To Karyn’s dismay tears welled up in her eyes. All she’d wanted was a car. The process should have been no more complicated, if slightly more costly, than buying a toaster. Instead, she’d discovered that it required the skills of a nuclear-summit negotiator and the patience of a saint. She had neither, nor was her purse exactly brimming over with the third necessary ingredient—cash.
“Look, I really think this was a bad idea. I’ll come back another time.”
“You like the convertible,” the wall said, studying her expression.
She nodded.
“What did you offer?”
“A thousand dollars,” she said with a trace of defiance.
Brad noted the stubborn tilt of her chin, but, more important, he caught the shimmer of tears in her huge blue eyes. He was a sucker for a woman’s tears. It had gotten him into trouble more than once. He had a hunch this was going to be another one of those times.
“I see,” he said very seriously. “Can you make it twelve hundred?”
“But…” Nate protested, only to be silenced by Brad’s fierce look. He watched a spark of excitement return to those wide, innocent eyes and felt his heart do an unexpected flip. She glanced longingly at the convertible.
“If I live on peanut butter sandwiches for a while,” she said slowly.

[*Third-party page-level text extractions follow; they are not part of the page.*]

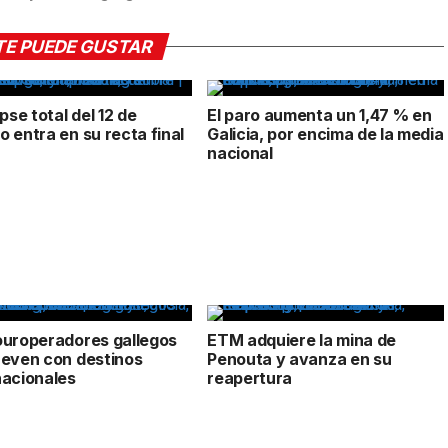
TE PUEDE GUSTAR
ipse total del 12 de
El paro aumenta un 1,47 % en
o entra en su recta final
Galicia, por encima de la media
nacional
ouroperadores gallegos
ETM adquiere la mina de
reven con destinos
Penouta y avanza en su
nacionales
reapertura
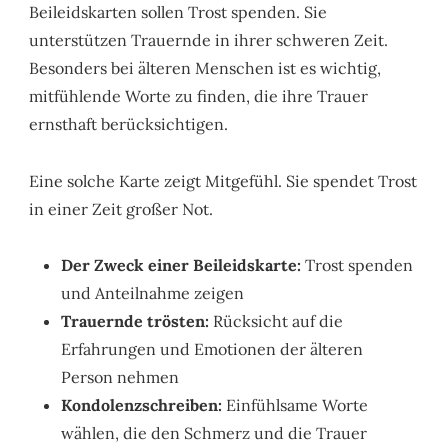
Beileidskarten sollen Trost spenden. Sie
unterstützen Trauernde in ihrer schweren Zeit.
Besonders bei älteren Menschen ist es wichtig,
mitfühlende Worte zu finden, die ihre Trauer
ernsthaft berücksichtigen.
Eine solche Karte zeigt Mitgefühl. Sie spendet Trost
in einer Zeit großer Not.
Der Zweck einer Beileidskarte:
Trost spenden
und Anteilnahme zeigen
Trauernde trösten:
Rücksicht auf die
Erfahrungen und Emotionen der älteren
Person nehmen
Kondolenzschreiben:
Einfühlsame Worte
wählen, die den Schmerz und die Trauer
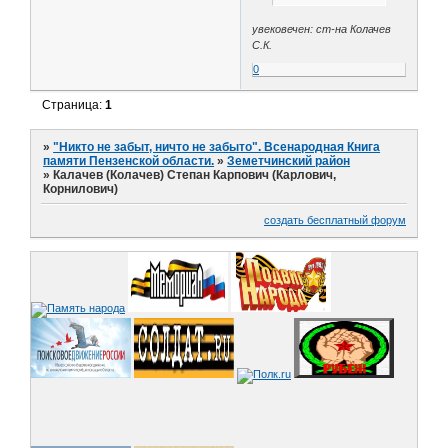
увековечен: ст-на Колачев
С.К.
0
Страница:
1
»
"Никто не забыт, ничто не забыто". Всенародная Книга
памяти Пензенской области.
»
Земетчинский район
»
Калачев (Колачев) Степан Карпович (Карлович,
Корнилович)
создать бесплатный форум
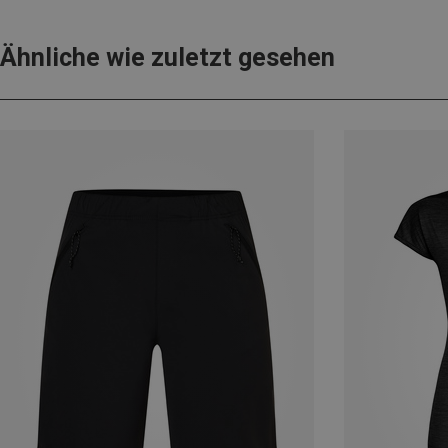
Ähnliche wie zuletzt gesehen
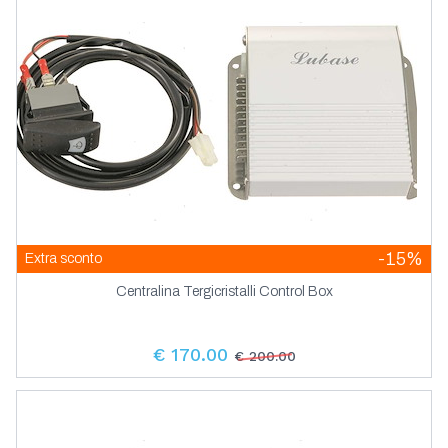
-15%
Extra sconto
Centralina Tergicristalli Control Box
€ 170.00
€ 200.00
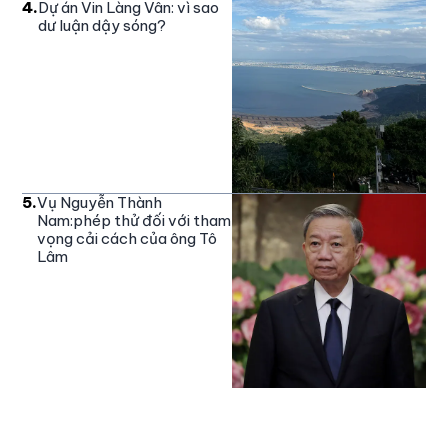
4
.
Dự án Vin Làng Vân: vì sao
dư luận dậy sóng?
5
.
Vụ Nguyễn Thành
Nam:phép thử đối với tham
vọng cải cách của ông Tô
Lâm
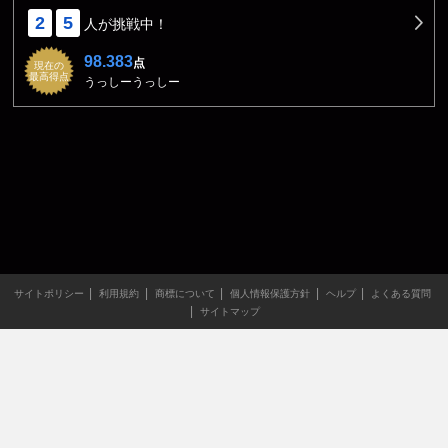
2
5
人が挑戦中！
98.383
点
現在の
最高得点
うっしーうっしー
サイトポリシー
利用規約
商標について
個人情報保護方針
ヘルプ
よくある質問
サイトマップ
当サイトのすべての文章や画像などの無断転載・引用を禁じま
す。
Copyright XING INC.All Rights Reserved.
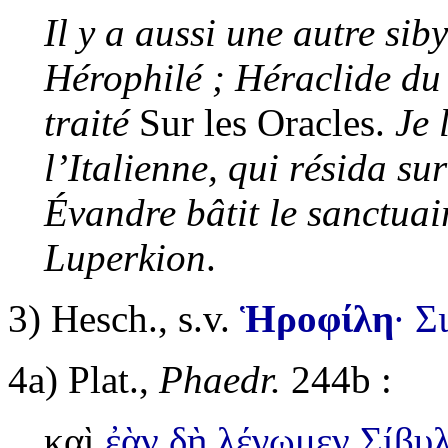
Il y a aussi une autre sib
Hérophilé ; Héraclide du
traité
Sur les Oracles.
Je 
l’Italienne, qui résida su
Évandre bâtit le sanctua
Luperkion
.
3)
Hesch., s.v.
Ἡροφίλη
· Σ
4a)
Plat.,
Phaedr.
244b :
καὶ
ἐὰν δὴ λέγωμεν Σίβυλ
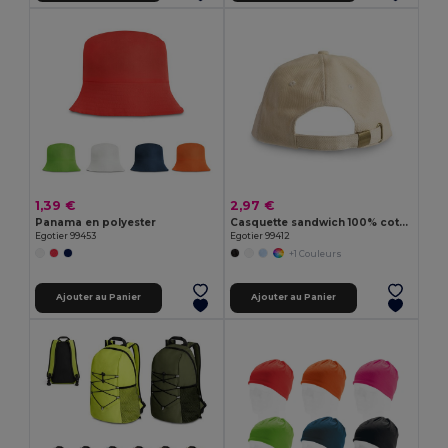
1,39 €
2,97 €
Panama en polyester
Casquette sandwich 100% coton (260 g/m²)
Egotier 99453
Egotier 99412
+1 Couleurs
Ajouter au Panier
Ajouter au Panier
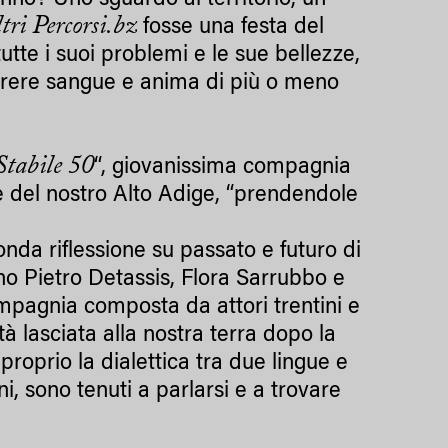
anno? Uno sguardo al territorio, un
tri Percorsi.bz
fosse una festa del
utte i suoi problemi e le sue bellezze,
orrere sangue e anima di più o meno
Stabile 50
“, giovanissima compagnia
e del nostro Alto Adige, “prendendole
nda riflessione su passato e futuro di
ano Pietro Detassis, Flora Sarrubbo e
ompagnia composta da attori trentini e
tà lasciata alla nostra terra dopo la
roprio la dialettica tra due lingue e
, sono tenuti a parlarsi e a trovare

“Fine,” Brad said before she could change her mind or Nate could start whining about the loss of commission. “Nate, take care of the paperwork. Miss…”
“Chambers.”
“Miss Chambers and I will be in my office having coffee. Come and get us when the car is ready. Make sure it’s washed and waxed and that the inside is vacuumed.”
“Certainly, Mr. Willis.”
He watched as recognition dawned on her face. “As in Willis Motors?” she said.
“Heir apparent,” he confirmed, taking her arm and steering her back into the main showroom, down a corridor and into an office that was decorated with plush carpet, mahogany furniture and a wall that featured too many photographs of him standing beside various race cars.